10 New Solutions for Seasonal Allergies You Haven’t Heard of Yet
They're the sixth leading cause of chronic illness in the U.S., according to the American College of Allergy, Asthma & Immunology. Here are solutions for people who think they've tried it all.
Reach for a nasal steroid spray first
Your allergy solution may be much simpler than you think: In 2017 guidelines from the Joint Task Force (a coalition from the American Academy of Allergy, Asthma & Immunology and the American College of Allergy, Asthma, and Immunology), the experts recommended that patients start with a nasal steroid spray because it's best for quelling symptoms. However, if your symptoms don't respond, check out the options below—and chat with your doctor—to come up with the best allergy-fighting cocktail for you.
Make sure you're not falling for these common allergy myths.
Try a dry spray
If you can't tolerate traditional liquid nasal sprays, chat with your doctor about the dry aerosol nasal steroid spray Q-Nasl, says Derrick Ward, MD, of Kansas City Allergy & Asthma Associates. This prescription med targets seasonal and year-round allergies when used once daily. One hitch, Dr. Ward points out, is that many insurance companies require patients to try over-the-counter meds first; it can be a challenge to get a Q-Nasl prescription covered. Still, if you're avoiding using liquid sprays because of the comfort factor, talk to your doctor about this option.
Check out newer medications
Though the FDA approved the indoor-outdoor allergy treating medication Xyzal in 2007, it's only been available for without a prescription since fall 2017 fall of 2017. The oral antihistamine is designed to provide 24-hour coverage for symptoms such as a runny nose, sneezing, itchy watery eyes, and nose or throat itching seasonally or year-round.
Take meds in advance
Don't wait until you're sneezing up a storm to take allergy medication. New York City allergist and immunologist Clifford Bassett, MD, author of The New Allergy Solution, recommends beginning allergy medication up to two weeks prior to the season kicking in. He puts his patients on allergy alert; your doctor can inform you more specifically about when you should start. Try these tricks to keep your summer sneeze-free.
Allergy shots have been around for a century and can work well. However, allergists can now offer sublingual therapy: You place a tablet under your tongue daily that contains small amounts of the allergen. It builds tolerance so that your body no longer reacts to it. You can get sublingual pills for both ragweed and grass pollen allergies, and there's a new sublingual treatment for dust mites called Odactra. "This is nice for patients who don't want to do allergy shots or don't have time to come in and get them," says Dr. Ward. For grass and ragweed allergies, you'll need to start treatment three to four months prior to the onset of the season, so plan ahead.

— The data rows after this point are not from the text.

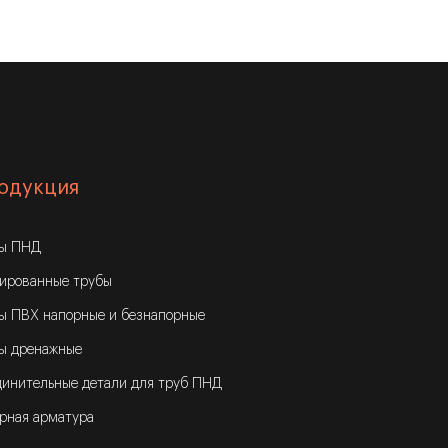
одукция
бы ПНД
ированные трубы
ы ПВХ напорные и безнапорные
ы дренажные
инительные детали для труб ПНД
рная арматура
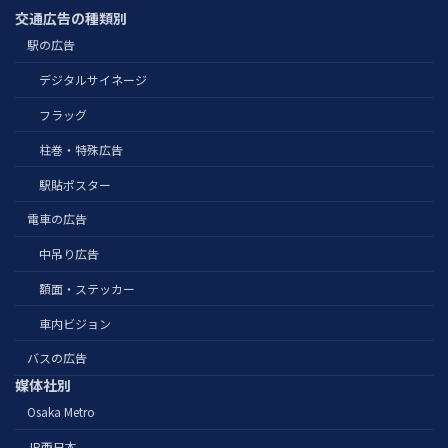
交通広告の種類別
駅の広告
デジタルサイネージ
フラッグ
柱巻・特殊広告
駅貼ポスター
電車の広告
中吊り広告
額面・ステッカー
車内ビジョン
バスの広告
媒体社別
Osaka Metro
JR西日本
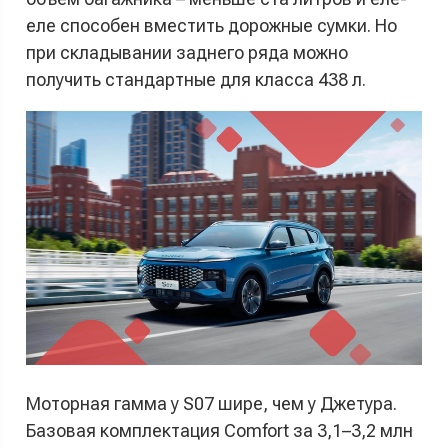
еле способен вместить дорожные сумки. Но
при складывании заднего ряда можно
получить стандартные для класса 438 л.
Моторная гамма у S07 шире, чем у Джетура.
Базовая комплектация Comfort за 3,1–3,2 млн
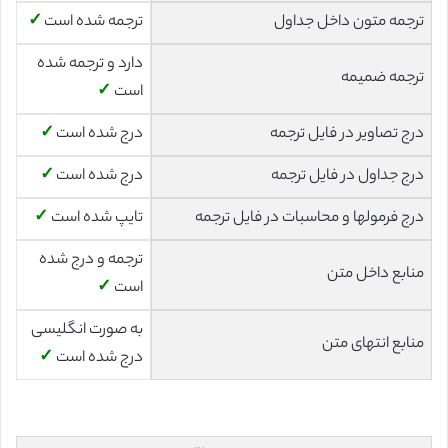
ترجمه متون داخل جداول
ترجمه شده است
✓
دارد و ترجمه شده
ترجمه ضمیمه
است
✓
درج تصاویر در فایل ترجمه
درج شده است
✓
درج جداول در فایل ترجمه
درج شده است
✓
درج فرمولها و محاسبات در فایل ترجمه
تایپ شده است
✓
ترجمه و درج شده
منابع داخل متن
است
✓
به صورت انگلیسی
منابع انتهای متن
درج شده است
✓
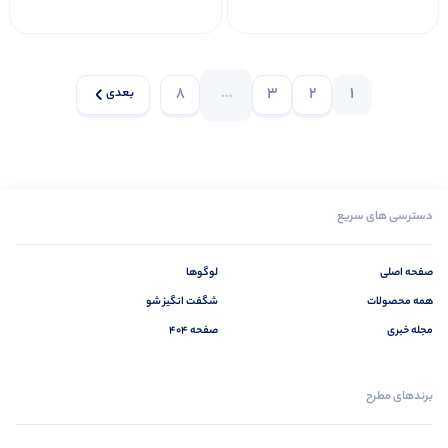
8
…
3
2
1
بعدی
دسترسی های سریع
صفحه اصلی
لوگوها
همه محصولات
شگفت انگیز شو
مجله خبری
صفحه 404
برندهای مطرح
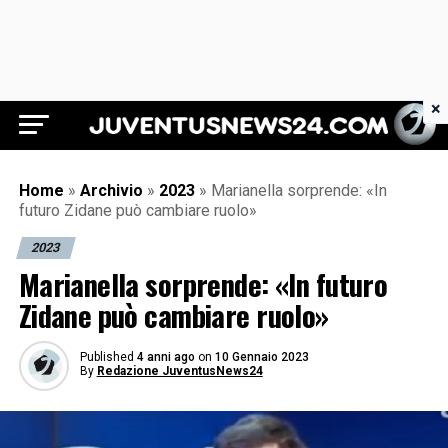
×
Juventus News 24
Home
»
Archivio
»
2023
»
Marianella sorprende: «In
futuro Zidane può cambiare ruolo»
2023
Marianella sorprende: «In futuro
Zidane può cambiare ruolo»
Published
4 anni ago
on
10 Gennaio 2023
By
Redazione JuventusNews24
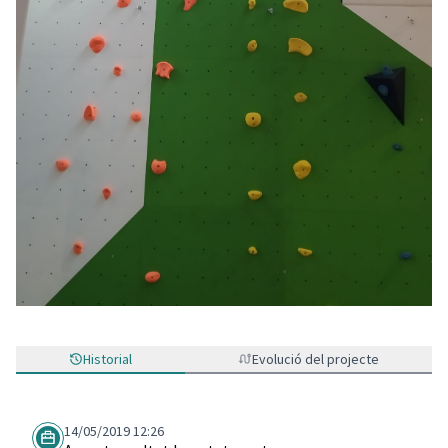
Historial
Evolució del projecte
14/05/2019 12:26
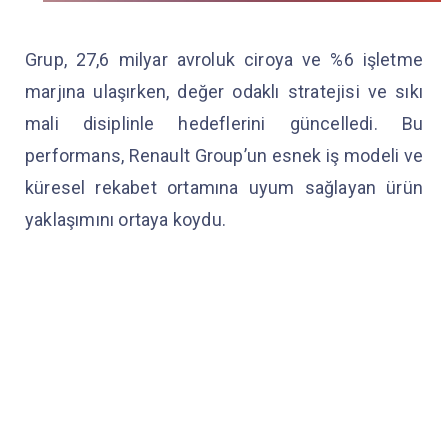
Grup, 27,6 milyar avroluk ciroya ve %6 işletme
marjına ulaşırken, değer odaklı stratejisi ve sıkı
mali disiplinle hedeflerini güncelledi. Bu
performans, Renault Group’un esnek iş modeli ve
küresel rekabet ortamına uyum sağlayan ürün
yaklaşımını ortaya koydu.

Ask your doctor about drops
Some doctors are using sublingual drops (they contain the same active ingredients as allergy shots) for allergy immunotherapy, explains Dr. Ward. The drops allow docs to treat a broader range of allergies than they could with the sublingual pills, he says, but the treatment is off-label—it hasn't yet been approved by the FDA. If you want to try this approach, you'll need to see an ear, nose, and throat specialist or your general practitioner; also note that insurance is unlikely to cover the cost.

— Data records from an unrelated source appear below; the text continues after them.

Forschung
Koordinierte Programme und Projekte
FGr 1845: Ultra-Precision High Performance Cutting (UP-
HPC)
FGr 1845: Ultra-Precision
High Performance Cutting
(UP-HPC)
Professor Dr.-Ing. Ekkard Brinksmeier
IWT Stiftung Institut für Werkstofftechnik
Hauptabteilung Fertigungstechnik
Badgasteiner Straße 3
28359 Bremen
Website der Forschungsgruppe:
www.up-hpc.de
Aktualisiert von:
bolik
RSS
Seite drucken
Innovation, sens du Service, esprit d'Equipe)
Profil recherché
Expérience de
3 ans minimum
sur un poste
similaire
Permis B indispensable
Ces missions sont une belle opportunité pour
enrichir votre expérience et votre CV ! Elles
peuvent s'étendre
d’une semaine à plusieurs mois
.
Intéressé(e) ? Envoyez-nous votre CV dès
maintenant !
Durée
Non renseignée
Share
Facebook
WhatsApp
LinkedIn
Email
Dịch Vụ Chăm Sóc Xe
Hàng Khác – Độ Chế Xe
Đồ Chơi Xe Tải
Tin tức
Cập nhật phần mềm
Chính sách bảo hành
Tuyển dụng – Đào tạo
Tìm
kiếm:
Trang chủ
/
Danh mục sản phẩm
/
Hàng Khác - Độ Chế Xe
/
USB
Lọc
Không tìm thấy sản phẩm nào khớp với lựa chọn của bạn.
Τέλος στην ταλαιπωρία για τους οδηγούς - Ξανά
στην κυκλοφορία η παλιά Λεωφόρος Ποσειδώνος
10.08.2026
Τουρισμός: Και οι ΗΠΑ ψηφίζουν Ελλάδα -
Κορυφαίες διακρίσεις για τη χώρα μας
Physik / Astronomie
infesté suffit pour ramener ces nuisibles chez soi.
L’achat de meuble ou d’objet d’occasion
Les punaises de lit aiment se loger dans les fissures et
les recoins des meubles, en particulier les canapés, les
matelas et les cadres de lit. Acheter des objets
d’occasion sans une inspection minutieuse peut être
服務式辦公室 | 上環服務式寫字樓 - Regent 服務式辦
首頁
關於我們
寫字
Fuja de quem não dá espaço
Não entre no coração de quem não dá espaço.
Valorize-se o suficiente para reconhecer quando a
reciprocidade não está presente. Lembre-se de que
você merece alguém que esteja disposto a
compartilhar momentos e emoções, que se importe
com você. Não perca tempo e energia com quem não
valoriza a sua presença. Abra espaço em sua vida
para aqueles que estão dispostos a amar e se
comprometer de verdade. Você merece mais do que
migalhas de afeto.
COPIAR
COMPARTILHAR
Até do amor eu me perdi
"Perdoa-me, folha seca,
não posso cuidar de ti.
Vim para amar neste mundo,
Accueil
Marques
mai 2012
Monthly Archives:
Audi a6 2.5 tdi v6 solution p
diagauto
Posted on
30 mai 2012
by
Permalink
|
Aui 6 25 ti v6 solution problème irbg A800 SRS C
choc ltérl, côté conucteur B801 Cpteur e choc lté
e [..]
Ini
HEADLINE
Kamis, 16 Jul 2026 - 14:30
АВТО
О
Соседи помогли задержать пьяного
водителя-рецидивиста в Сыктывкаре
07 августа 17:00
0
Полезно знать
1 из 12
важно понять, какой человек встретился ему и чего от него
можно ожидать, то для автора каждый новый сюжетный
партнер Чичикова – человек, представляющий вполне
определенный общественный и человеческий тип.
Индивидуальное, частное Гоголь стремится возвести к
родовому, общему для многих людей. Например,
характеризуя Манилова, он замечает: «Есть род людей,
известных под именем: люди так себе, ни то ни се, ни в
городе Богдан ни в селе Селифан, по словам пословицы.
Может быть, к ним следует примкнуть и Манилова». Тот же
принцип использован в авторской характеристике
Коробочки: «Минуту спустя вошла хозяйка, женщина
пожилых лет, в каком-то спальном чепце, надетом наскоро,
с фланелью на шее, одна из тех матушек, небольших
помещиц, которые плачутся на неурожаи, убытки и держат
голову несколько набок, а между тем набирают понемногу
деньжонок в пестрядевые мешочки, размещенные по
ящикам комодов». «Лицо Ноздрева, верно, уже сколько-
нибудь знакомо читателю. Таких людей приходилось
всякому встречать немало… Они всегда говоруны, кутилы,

Think about alternative treatments
There are some natural therapies out there that may help you get relief from symptoms, though even the promising ones have very little data to back their use. One treatment you may want to try is acupuncture: A trial found a small improvement in the quality of life for seasonal sufferers, says Dr. Bassett. He also recommends eating more quercetin-rich foods (like apples, onions), an antioxidant that "studies show may provide a small benefit to eye and nasal symptoms," he says. Another natural approach Dr. Bassett suggests is applying a petrolatum-based ointment (like Vaseline) near your nostrils a few times a day to block pollen from entering your nose. Here are some more alternative allergy remedies.
Get allergy tested
You may know you're allergic to something—but not know exactly what. Is it pollen? Grass? Mold? Dust mites? That's why getting tested to pinpoint exactly what's bothering you is so important, says Dr. Ward. With that info, you can tailor your treatments to deal with the exact culprit, which is far more effective than guessing.
The need for testing, part two
Even with the advancements in sublingual therapy, it doesn't guarantee you can go shot-free. The other benefit to allergy testing is that it will help you choose between sublingual therapy and allergy shots. "If I test someone and they're allergic to multiple things, giving them a tablet for ragweed isn't really beneficial. But if they also have allergies to animals or dust mites, that's where allergy shots shine—I can put all of that in a shot," says Dr. Ward.
Personalized treatment approach
Sometimes, it can feel as if you're throwing everything you have at those spring allergies and getting nowhere. That's why an allergist's personalized treatment approach can be a game changer: "There are many, many strategies that are helpful, cost-effective, and will get the job done. It takes an extra few minutes to see an allergist who can create an individualized pollen calendar for you, which you can use to reduce and prevent symptoms," says Dr. Bassett. Ask your doctor how you can best prepare for the season ahead.